Sklaroff v. Sklaroff

263 Pa. 421 | Pa. | 1919

Opinion by

Mr. Justice Simpson,

Plaintiffs since 1892 have been carrying on, in the City of Philadelphia, the business of curing and smoking *423fish, and disposing of the same at wholesale. Harry Sklaroff and Samuel Sklaroff, two of the defendants, were formerly in plaintiffs’ employ, but in March, 1914, entered into similar business for themselves. Disputes and litigations arose between the parties, resulting in plaintiffs agreeing to purchase the business. The agreement alleged that the vendors were trading as Harry or H. Sklaroff & Son, and provided, inter alia, as follows:

“IV. Samuel Sklaroff and Harry Sklaroff, individually and trading under any of the names hereinbefore mentioned, as parties of the second part, are to discontinue their present business of curing and smoking fish, and are not to engage in said business in the States of Pennsylvania and New Jersey.
“V. It is further agreed that neither Samuel Sklaroff nor Harry Sklaroff will hereafter engage in any business pertaining to fish or delicatessen under the firm name of ‘Harry Sklaroff & Son’ or ‘Sons’ or ‘H. Sklaroff & Son’ or ‘Sons.’ ” ■
When the consideration money was ascertained and paid in the manner provided by the agreement, a, bill of sale was executed and delivered which specified, inter alia, as follows: “We Harry Sklaroff and Samuel Sklaroff, individually and trading as Harry or H. Sklaroff & Son, further agree not to engage in the business of curing and smoking fish directly or indirectly in the States of Pennsylvania and New Jersey.”

The present bill in equity avers these defendants are violating the covenants above set forth, and are engaging in the same kind of business through the agency of Harry Granoff and Morris Beloff (or Belofsky), the other defendants, under the name of the Pennsylvania Smoked Fish Company, H. Sklaroff & Son, Samuel H. Sklaroff, S. H. Sklaroff & Co., and Harry Sklaroff & Son.

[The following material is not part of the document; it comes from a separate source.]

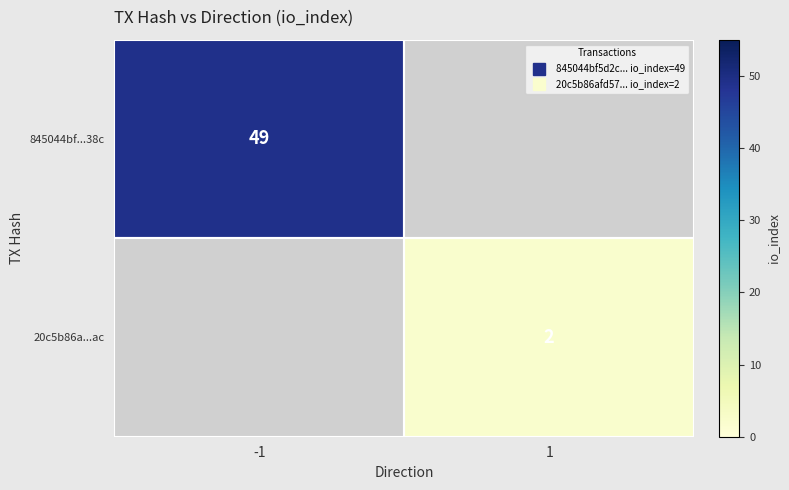

What is the minimum value for 845044bf...38c?

49.0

In their answer the two Sklaroffs denied that they were violating their covenants, asserting that the purchase of their business was in pursuance of a scheme of *424plaintiffs to establish an illegal and vicious monopoly; and averred “that the restraint of trade sought to be effected is unreasonable.” In what sense it was thought to be unreasonable is not stated, nor was any evidence produced at the trial to show that it was unreasonable. The answer of the other defendants averred ignorance of the restrictive agreements, and denied that they were agents of their codefendants or that the latter had any interest in the new business. The court below entered a decree substantially as prayed for in the bill, and therefrom the defendants jointly prosecute this appeal, raising two questions: (1st) Is the agreement an unreasonable restraint of trade? (2d) Does the evidence justify the decree?

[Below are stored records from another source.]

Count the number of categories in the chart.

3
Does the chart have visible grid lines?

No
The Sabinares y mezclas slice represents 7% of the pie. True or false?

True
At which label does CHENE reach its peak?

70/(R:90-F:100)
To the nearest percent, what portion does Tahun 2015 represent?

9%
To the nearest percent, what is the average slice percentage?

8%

The agreement being limited in space, though unlimited in time, is prima facie good, and there is nothing in this case to enable us to review the decision below holding it to be so. Instances may arise in which, without evidence being produced, a court can determine that such an agreement would be unreasonable; as, for instance, in the case of a like restraint on the sale of a small retail grocery business. But where, as in this case, the business is a wholesale business, and all the defendants expressly admit “complainants are engaged in interstate commerce, and are known, as stated in the bill, in the fish markets of the United States, Canada and Europe,” in the absence of proof showing the restraint to be unreasonable, and there is none, we would not be justified in holding it to be so.

Upon the question as to whether or not there was sufficient evidence to support the decree, we need only say that a careful reading of all of it, does not disclose to us any error. From a very careful review thereof, the trial judge concluded that the story of Granoff and Belofsky as to the money they had invested in the new business “was fabricated,” that “the money was Harry Sklaroff’s,” and that “there has been clearly established an intention on the part of defendants to evade the con*425ditions of the contract between plaintiffs and defendants, Sklaroffs; that the Pennsylvania Smoked Fish Company is, in reality, the business of Harry and Samuel H. Sklaroff; that Granoff and Belofsky are merely their agents, and that the plan was conceived for the purpose of avoiding the contract of March 18, 1916.” From those findings the decree below was inevitable. True, the trial judge might have found otherwise, but clear and plain error has not been shown, and hence as he saw the witnesses, — an exceedingly important matter in this class of cases, — and there is evidence to sustain his findings, which were approved by the court below, we also must approve them: Hancock v. Melloy, 187 Pa. 371; Byers v. Byers, 208 Pa. 23.

The decree of the court below is affirmed, and the appeal dismissed, at the cost of appellants.